NEW ORLEANS (November 6, 2020) – The recent tweets surrounding a recent Wall Street Journal article quoting DU President Walter Kimbrough shed light on a common phenomenon among Americans and social media users –aliteracy.
Aliteracy, as defined by Merriam-Webster, is “the quality or state of being able to read but uninterested in doing so.” This term, first used around 1981, is different than the concept of illiteracy, defined as a person’s inability to read.
The Oct. 25 article, “Historically Black Colleges Become Focus of Biden, Trump Outreach” featured a picture of Dillard faculty in regalia at the outset of the story, another one of Kimbrough in his office and one of HBCU leaders in the Oval Office with Trump during a 2017 visit.
The article focused on President Donald Trump’s campaign claims of being the “least racist person” at the debate and offering examples such as higher federal funding for HBCUs in an attempt at garnering black support for his re-election.
The story by Joshua Jamerson said some leaders of HBCUs said they were backing former President Joe Biden, and at least one was campaigning for him and other Democrats.
Jamerson wrote, “These university officials said their gains under the Trump administration don’t outweigh what they describe as a pattern of offensive comments on race, a dynamic that they say is a window into the president’s relationship with Black Americans more broadly.”
Kimbrough was quoted as conceding that the Trump administration forgave the $160 million federal loan from Hurricane Katrina, and “that was something that the Obama administration could have and should’ve done.”
Even so, the DU president was adamant that he would not support Trump.
Kimbrough was quoted as saying of Trump, “He’s a racist. Full stop. To me, it’s not even a question even more.”
Why, then, did the social media dust start to fly?
A tweet by @vvvvic_ said, “Trump said he saved HBCU’s and here go Walter Kimbrough in the Washington Post validating it lmaoooo im just —” sparked a twitter conversation among Dillard students and alumni. It was apparent some had not read the entire article – if at all (which was in the Wall Street Journal, not the Washington Post) so the context of the conversation was missed.
To be fair, this is not a jab at @vvvvic_. Nor is it a claim to understand the connotation of the word “validation” in this tweet. In fact, coming to a conclusion on one’s own is a vital tool for critical thinking and sparking conversation.
Rather, this is a suggestion to let the information you see on social media spark your curiosity and your desire to do your own digging. It is a reminder to transcend beyond a few social media posts that may legitimize your confirmation bias and to further search for information in its wholeness before coming to conclusions.
This isn’t the first time this semester we’ve seen people absorb part of a message without apparently understanding the context. Something similar happened when Kimbrough and Xavier University President C. Reynold Verret announced in September that they had volunteered for the Pfizer Phase 3 COVID-19 vaccine trial being run by Oschner Medical System. When they suggested that others – students, faculty, staff and alumni – volunteer, the floodgates opened.
Social media messages lambasted the leaders as willing “lab rats.” Some parents somehow got the message that their DU students were going to be required to be vaccinated. And local media reported it. The Communications Office ended up sending a campus email emphasizing that volunteering is “an individual and voluntary choice.”
Kimbrough’s disclosing of factual information in the WSJ article was perhaps suited for the wrong article, or the wrong journalist, but it still was factual. One might also argue that Jamerson’s article “validated” Trump’s claim through the placement and use of Kimbrough’s quote.
Whether or not a person believes that this quote is validating Trump’s claim to have saved HBCU’s, it is important to note that reading articles in their entirety is paramount to comprehension and contextualization.

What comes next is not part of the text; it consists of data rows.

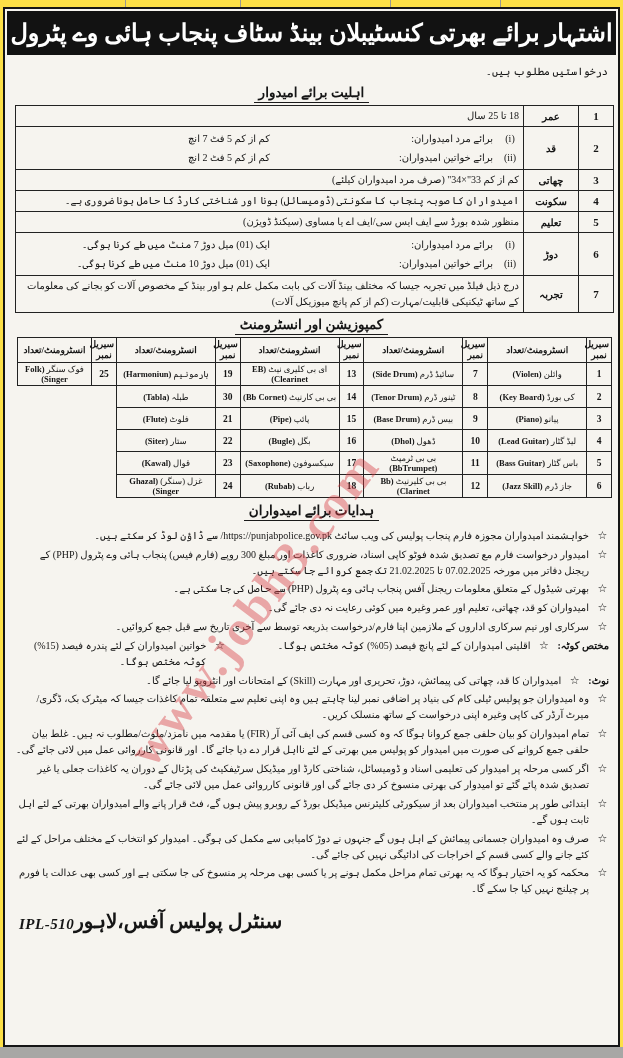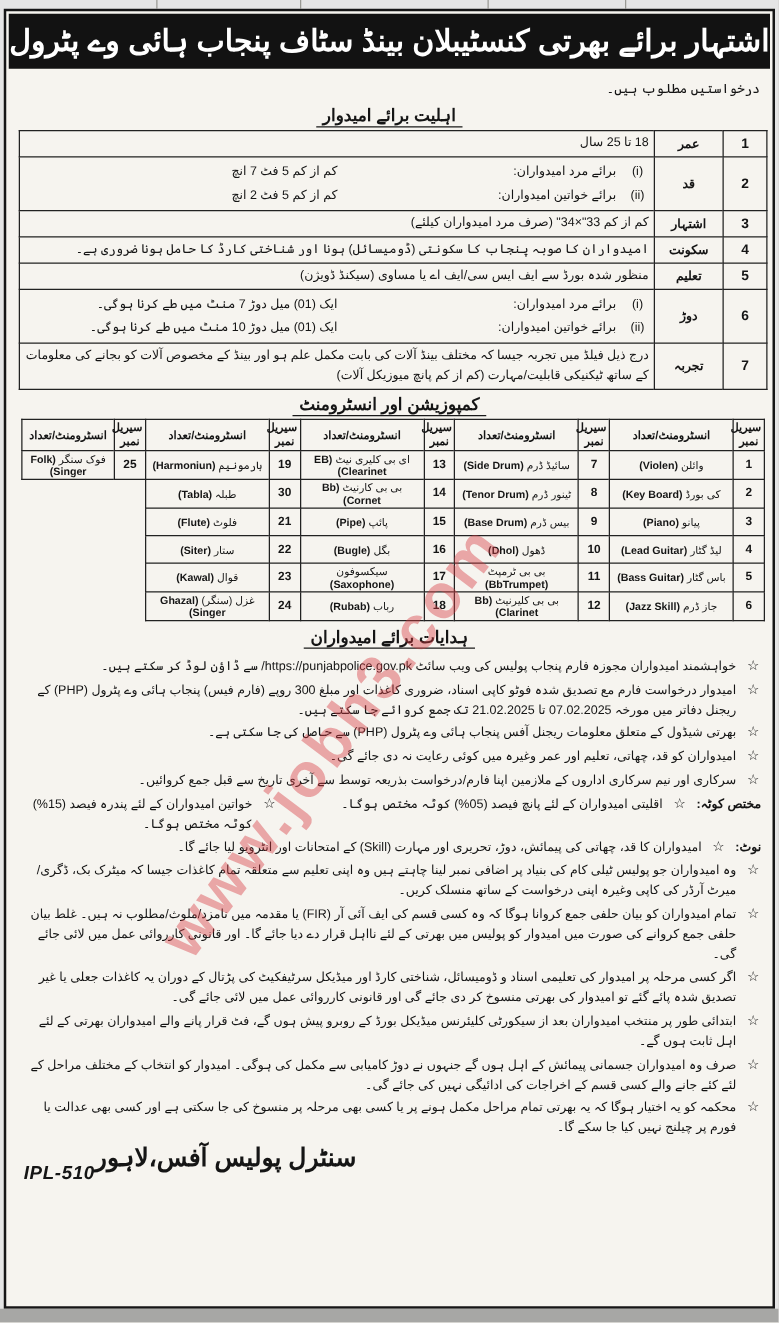--- a/index.html
+++ b/index.html
@@ -1,17 +1,17 @@
 <!DOCTYPE html>
 <html><head>
 <meta charset="utf-8">
 <style>
   html,body{margin:0;padding:0;background:#cfcdc7;}
-  .page{position:relative;width:623px;height:1058px;background:#e5e5e5;overflow:hidden;
-        font-family:Liberation Sans, sans-serif;color:#151515;}
+  .page{position:relative;width:623px;height:1058px;background:#fde047;overflow:hidden;
+        font-family:Liberation Serif, serif;color:#151515;}
   .vline{position:absolute;top:0;height:7px;width:1px;background:#9a9a94;}
   .ad{position:absolute;left:3px;right:3px;top:7px;bottom:11px;background:#f6f4ef;
       border:2px solid #161616;box-sizing:border-box;}
   .bottom-strip{position:absolute;left:0;right:0;bottom:0;height:11px;background:#a7a7a5;}
   .title-band{margin:2px;height:44px;background:#121212;color:#fff;display:flex;
       align-items:center;justify-content:center;font-weight:bold;font-size:24px;direction:rtl;}
   .intro{direction:rtl;text-align:right;font-size:10.5px;line-height:17px;padding:6px 10px 1px 10px;}
   .sec-head{width:fit-content;margin:3px auto 2px auto;font-weight:bold;font-size:13.5px;
       border-bottom:1.5px solid #1a1a1a;padding:0 5px 1px 5px;direction:rtl;}
   table{border-collapse:collapse;}
@@ -31,21 +31,21 @@
   .t2 td.empty{border:none;background:transparent;}
   .t2 .en{font-weight:bold;}
   .bullets{direction:rtl;font-size:10px;line-height:16px;padding:2px 9px 0 10px;}
   .b{display:flex;align-items:flex-start;margin:2.8px 0;gap:7px;}
   .b-lbl{font-weight:bold;white-space:nowrap;flex:none;}
   .star{flex:none;width:13px;font-size:11px;line-height:15px;text-align:center;}
   .b-txt{flex:1;text-align:right;}
   .b.quota .q1{flex:none;margin-left:44px;}
   .b.quota .q2{flex:1;text-align:right;}
   .sig1{direction:rtl;text-align:right;font-size:23px;font-weight:bold;padding:10px 28px 0 0;}
-  .sig-row{display:flex;align-items:flex-start;}
+  .sig-row{display:flex;align-items:flex-end;}
   .ipl{font-weight:bold;font-style:italic;font-size:15px;margin:16px 0 2px 14px;letter-spacing:.5px;}
   .sig2{direction:rtl;font-size:20px;font-weight:bold;margin:0 46px 2px 0;}
   .watermark{position:absolute;left:116px;top:742px;transform:rotate(-53deg);
       transform-origin:left top;font-size:50px;font-weight:bold;letter-spacing:3px;
       color:rgba(214,58,64,.42);white-space:nowrap;pointer-events:none;z-index:5;}
 </style>
 </head>
 <body>
 
 <div class="page">
@@ -83,21 +83,21 @@
           </div>
           <div class="sub">
             <span class="m">(ii)</span>
             <span class="t">برائے خواتین امیدواران:</span>
             <span class="v">کم از کم 5 فٹ 2 انچ</span>
           </div>
         </td>
       </tr>
       <tr>
         <td class="no">3</td>
-        <td class="lbl">اشتہار</td>
+        <td class="lbl">چھاتی</td>
         <td class="cnt">کم از کم 33"×34" (صرف مرد امیدواران کیلئے)</td>
       </tr>
       <tr>
         <td class="no">4</td>
         <td class="lbl">سکونت</td>
         <td class="cnt">امیدواران کا صوبہ پنجاب کا سکونتی (ڈومیسائل) ہونا اور شناختی کارڈ کا حامل ہونا ضروری ہے۔</td>
       </tr>
       <tr>
         <td class="no">5</td>
         <td class="lbl">تعلیم</td>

An entire conference was held in 1984 on the aliteracy phenomenon. Researcher Nina Kositsky wrote that conference participants had expressed their concerns about “the decline of language skills in successive generations of high school students, the simplification of college textbooks, a diminished newspaper readership, the omnipresence of television and ponder effects of these trends on our culture and society.”
A 1991 Fortune magazine article discussed reading as a necessary tool for forming connections through contextualizing and comprehending and, consequently, excelling.
It quoted Monsanto CEO Richard Mahoney, a devoted reader, who called reading skills essential for success: “People who read more seem to have that marvelous ability to see linkages between unrelated events. That's the most important quality an executive can have.”
Our message is this: Please read carefully to know the facts and understand the context of a discussion before you go off “half-cocked,” as the old folk would say. Seek information on your own before you jump on the bandwagon of public opinion.
Being complacent in aliteracy is a choice. The beauty of America is that we’re free to speak our minds, but we want to make sure we are in full command of the facts and the context in which the facts were provided.
Amid this unprecedented time of crises, it is imperative that we read informative texts out of our own intrinsic agency and that we read these informative texts in their entirety. So, if you made it to the end of this commentary, thank you for doing your part in ending the aliteracy phenomenon.
(Managing Editor Taiyler Mitchell wrote this editorial on behalf of the Courtbouillon staff.)